## ASSIGNMENT
Reproduce exactly the lines of the material beneath, from the line that contains "index pip: (1721, 331)" to the line that contains "pinky tip: (1923, 408)", both included, and no other lines.

## THE DATA
▼

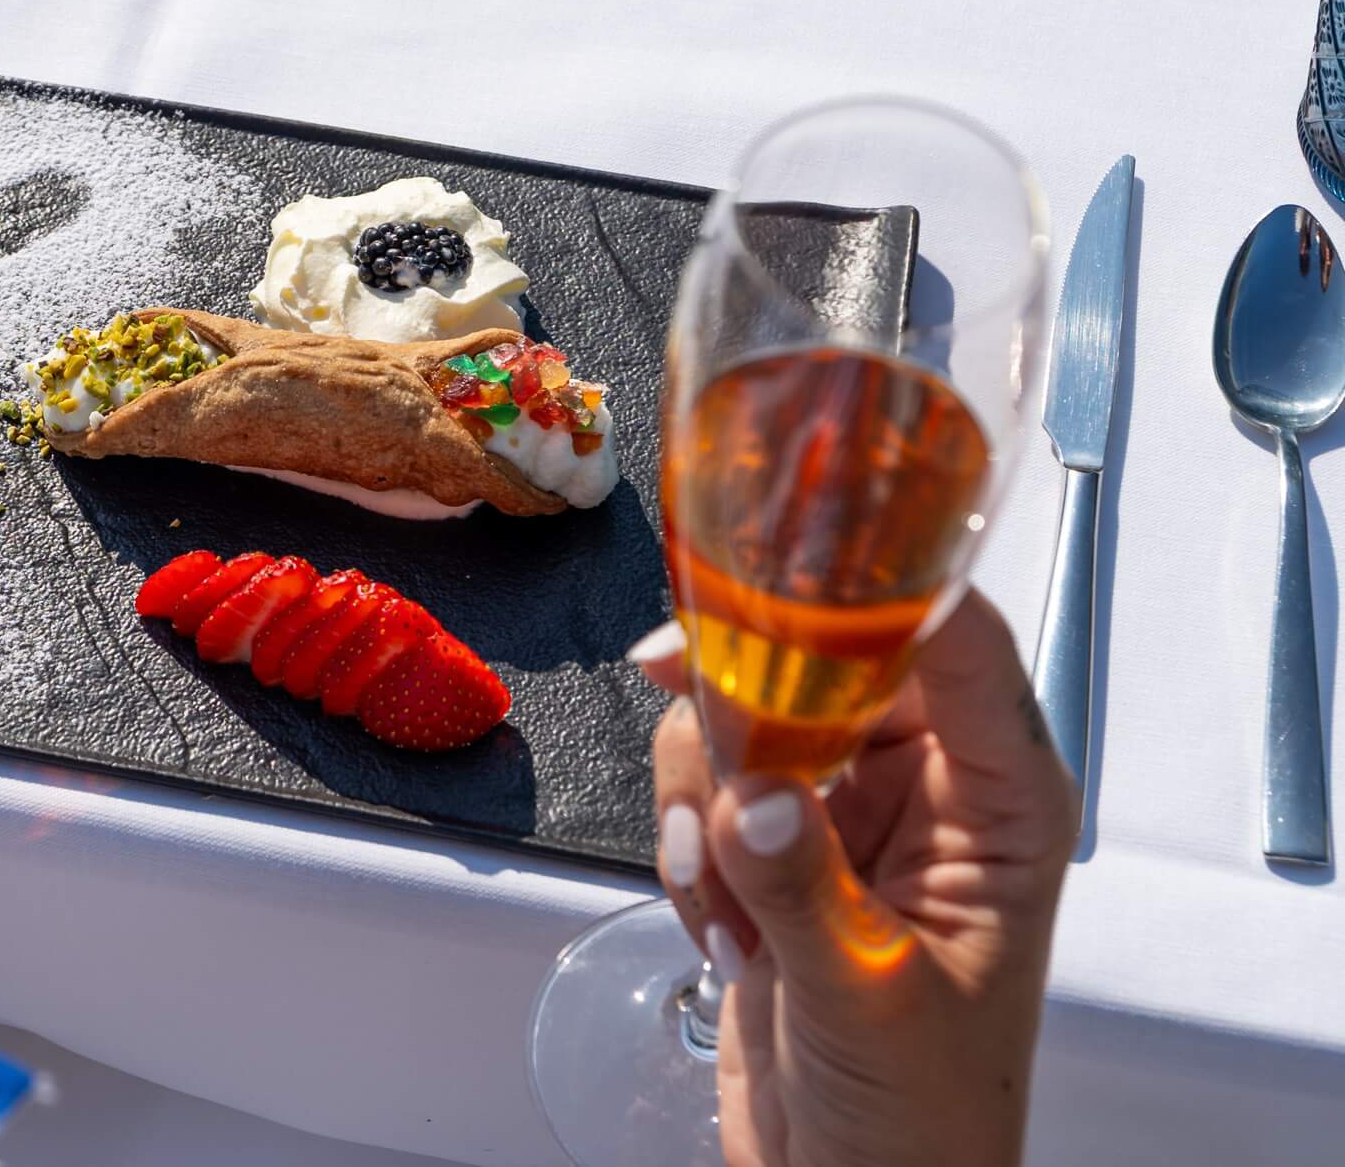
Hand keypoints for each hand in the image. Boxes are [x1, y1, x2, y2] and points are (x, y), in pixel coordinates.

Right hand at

▲
▼

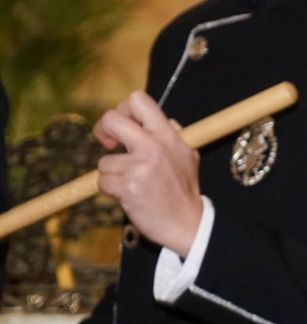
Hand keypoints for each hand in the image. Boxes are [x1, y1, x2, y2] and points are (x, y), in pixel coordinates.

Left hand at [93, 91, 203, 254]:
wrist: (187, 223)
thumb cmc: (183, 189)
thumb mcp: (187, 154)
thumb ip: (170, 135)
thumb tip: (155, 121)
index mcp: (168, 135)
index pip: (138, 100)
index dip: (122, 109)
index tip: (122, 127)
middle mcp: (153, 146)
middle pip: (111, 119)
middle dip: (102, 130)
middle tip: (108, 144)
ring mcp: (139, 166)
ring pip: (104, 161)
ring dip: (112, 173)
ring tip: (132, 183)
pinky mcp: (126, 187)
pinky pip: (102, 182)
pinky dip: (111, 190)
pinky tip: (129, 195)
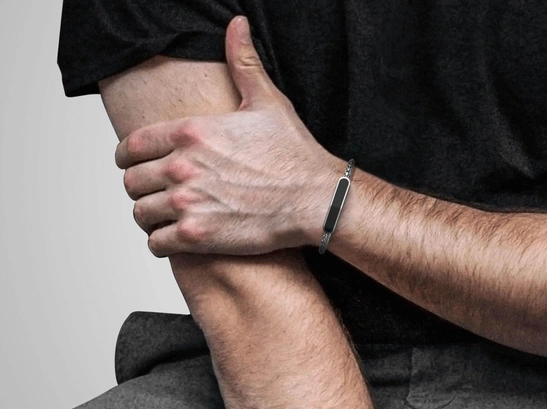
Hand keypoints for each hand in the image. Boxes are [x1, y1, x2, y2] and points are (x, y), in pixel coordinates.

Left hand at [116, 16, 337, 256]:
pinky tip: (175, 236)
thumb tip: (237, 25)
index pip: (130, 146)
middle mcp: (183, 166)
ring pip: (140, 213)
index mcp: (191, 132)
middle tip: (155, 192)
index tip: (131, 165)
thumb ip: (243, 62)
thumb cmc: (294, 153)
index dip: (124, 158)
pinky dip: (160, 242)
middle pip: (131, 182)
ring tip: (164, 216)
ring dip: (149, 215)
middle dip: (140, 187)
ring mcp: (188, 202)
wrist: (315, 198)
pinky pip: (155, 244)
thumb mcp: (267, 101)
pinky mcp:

▲
▼

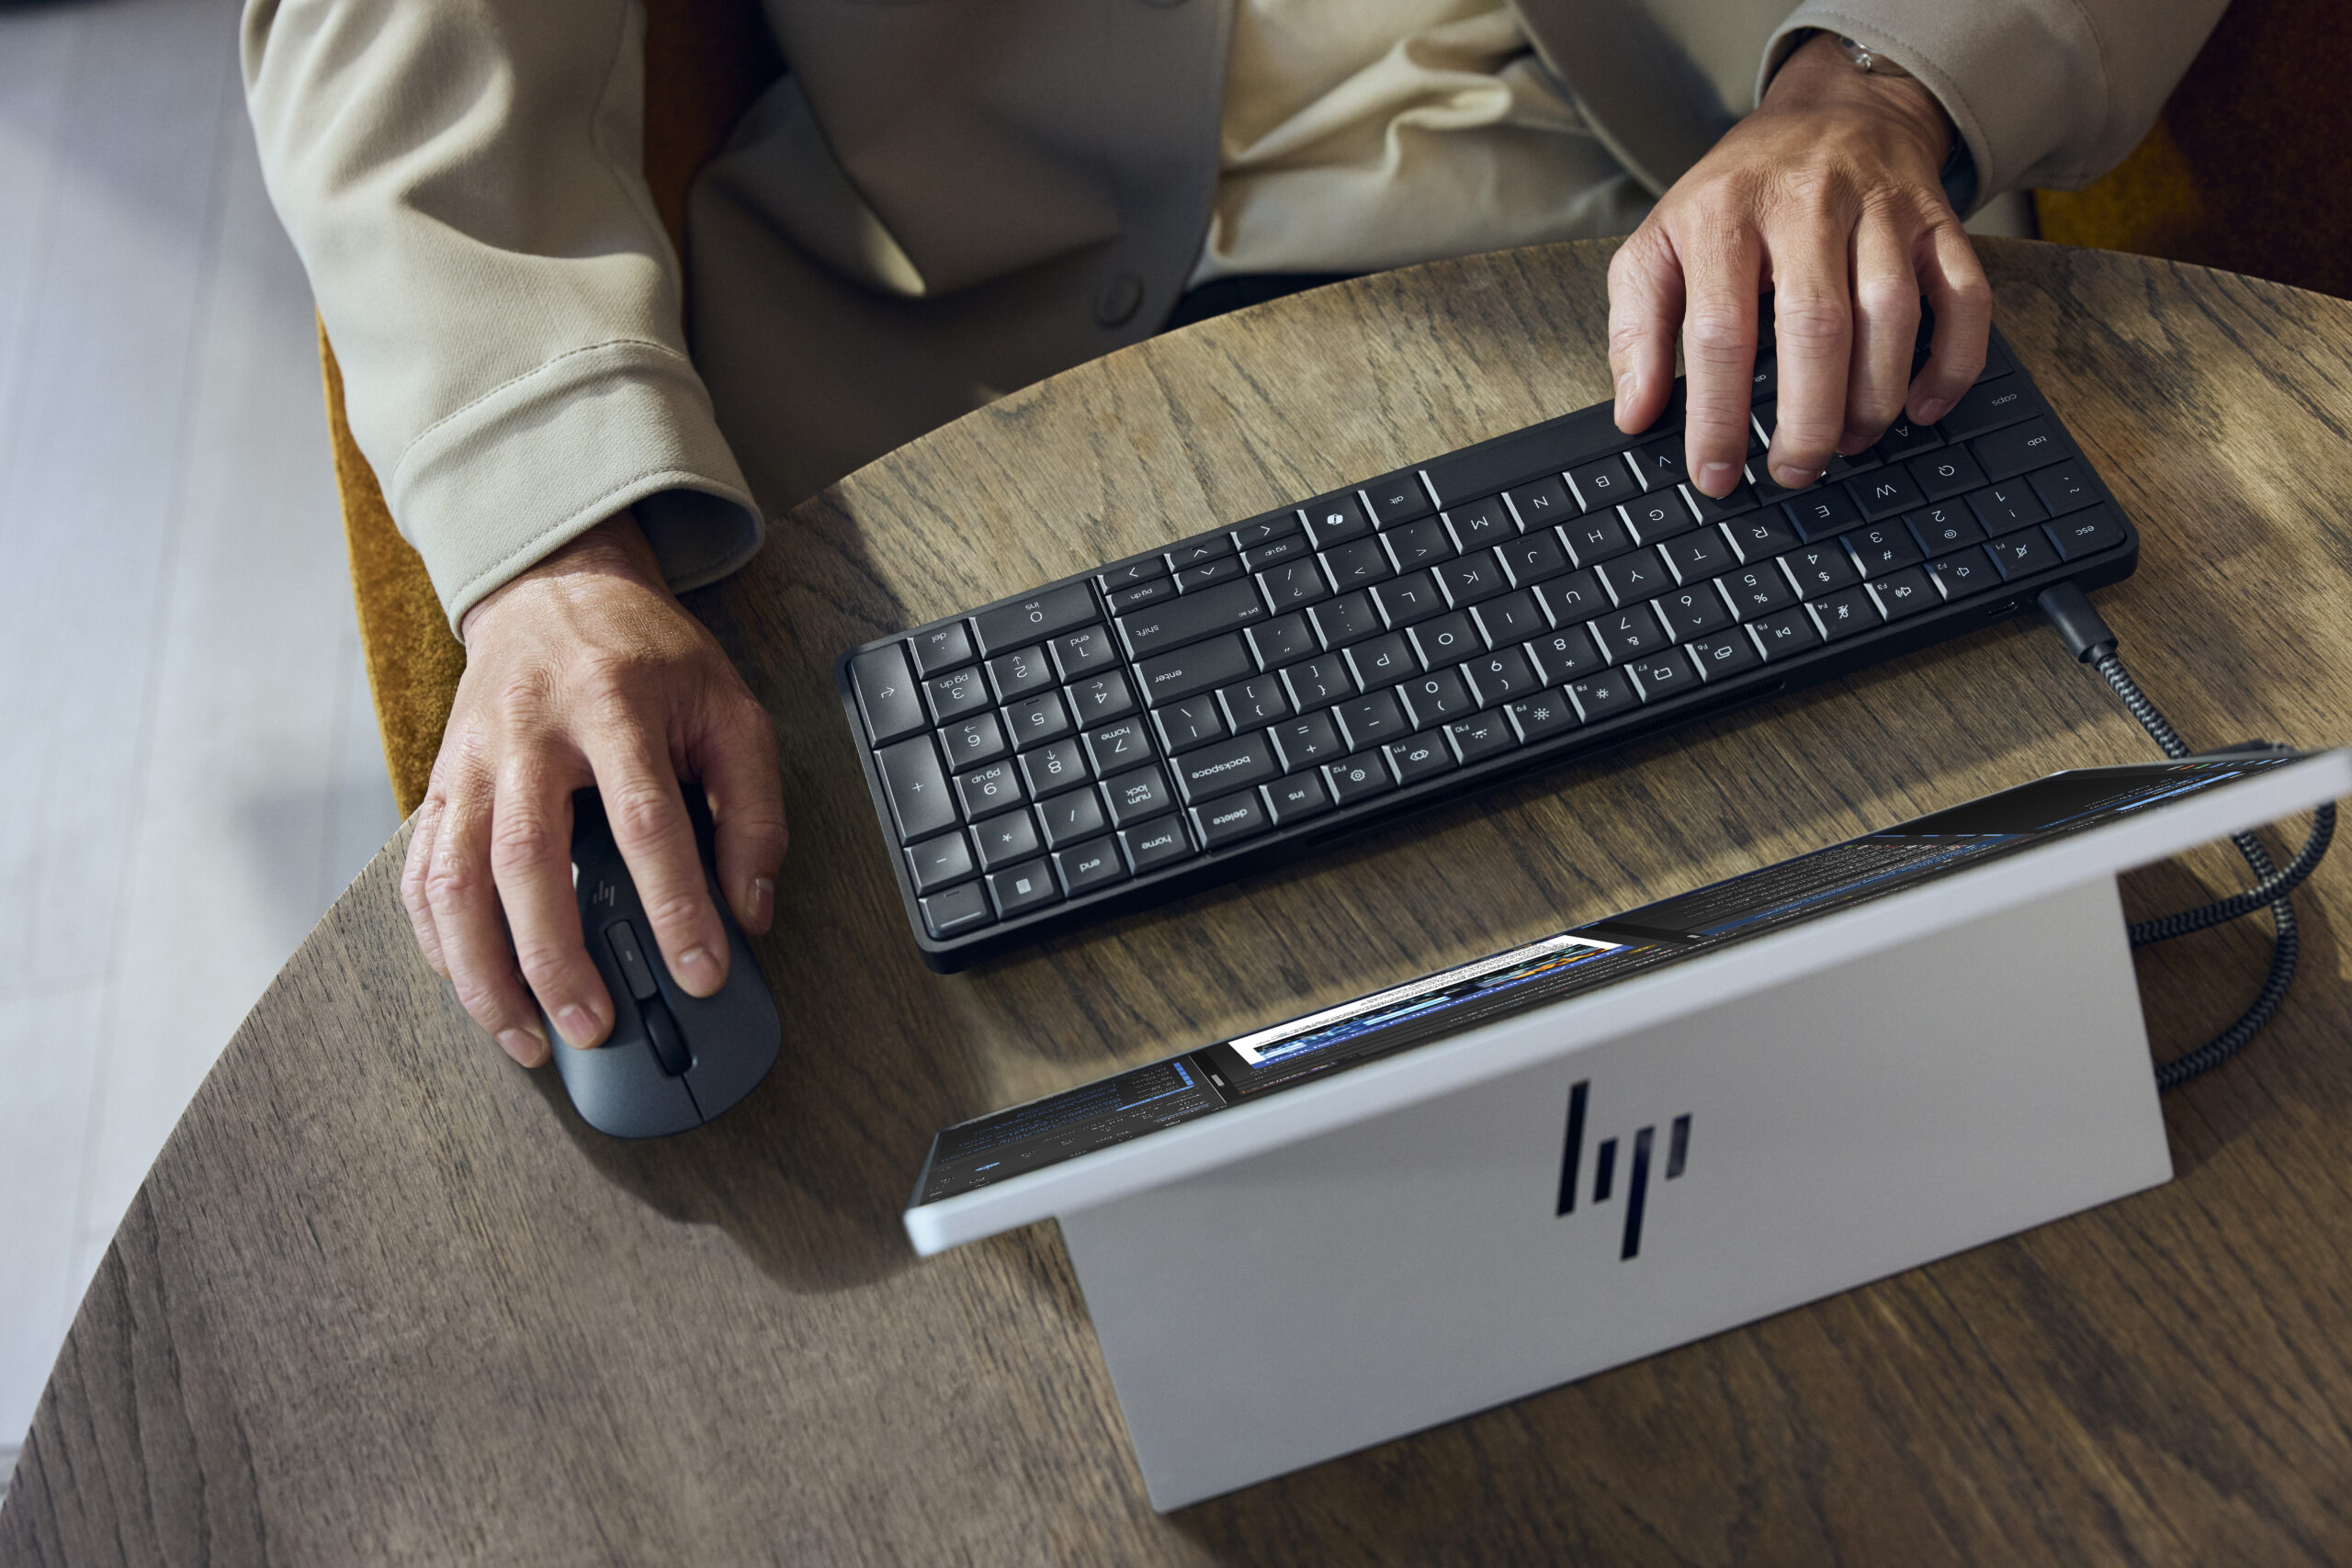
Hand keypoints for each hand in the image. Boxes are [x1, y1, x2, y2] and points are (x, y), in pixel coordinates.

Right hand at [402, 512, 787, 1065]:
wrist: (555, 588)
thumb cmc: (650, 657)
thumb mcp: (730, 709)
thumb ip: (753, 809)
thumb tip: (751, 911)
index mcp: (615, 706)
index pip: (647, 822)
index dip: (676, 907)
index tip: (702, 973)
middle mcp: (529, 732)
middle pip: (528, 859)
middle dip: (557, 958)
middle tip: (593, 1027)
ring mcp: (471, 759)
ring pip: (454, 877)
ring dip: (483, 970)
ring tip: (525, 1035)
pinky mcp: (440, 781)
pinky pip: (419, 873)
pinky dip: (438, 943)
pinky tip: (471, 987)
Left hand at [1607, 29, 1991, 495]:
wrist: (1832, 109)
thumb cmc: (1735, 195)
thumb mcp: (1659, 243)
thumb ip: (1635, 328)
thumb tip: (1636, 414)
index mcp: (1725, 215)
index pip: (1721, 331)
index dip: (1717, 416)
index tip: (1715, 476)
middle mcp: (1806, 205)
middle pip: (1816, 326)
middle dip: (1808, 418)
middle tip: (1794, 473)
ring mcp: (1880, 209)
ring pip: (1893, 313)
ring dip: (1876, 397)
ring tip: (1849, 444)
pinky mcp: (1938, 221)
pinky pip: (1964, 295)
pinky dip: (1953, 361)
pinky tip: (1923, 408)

▲

## OUTPUT BELOW
index pip: (1721, 331)
index dip: (1717, 416)
index tip: (1715, 476)
middle mcp: (1806, 205)
middle pip: (1816, 326)
middle dip: (1808, 418)
middle tip: (1794, 473)
ring mcp: (1880, 209)
ring pip: (1893, 313)
ring dip: (1876, 397)
ring tip: (1849, 444)
pinky mcp: (1938, 221)
pinky pip: (1964, 295)
pinky dip: (1953, 361)
pinky tip: (1923, 408)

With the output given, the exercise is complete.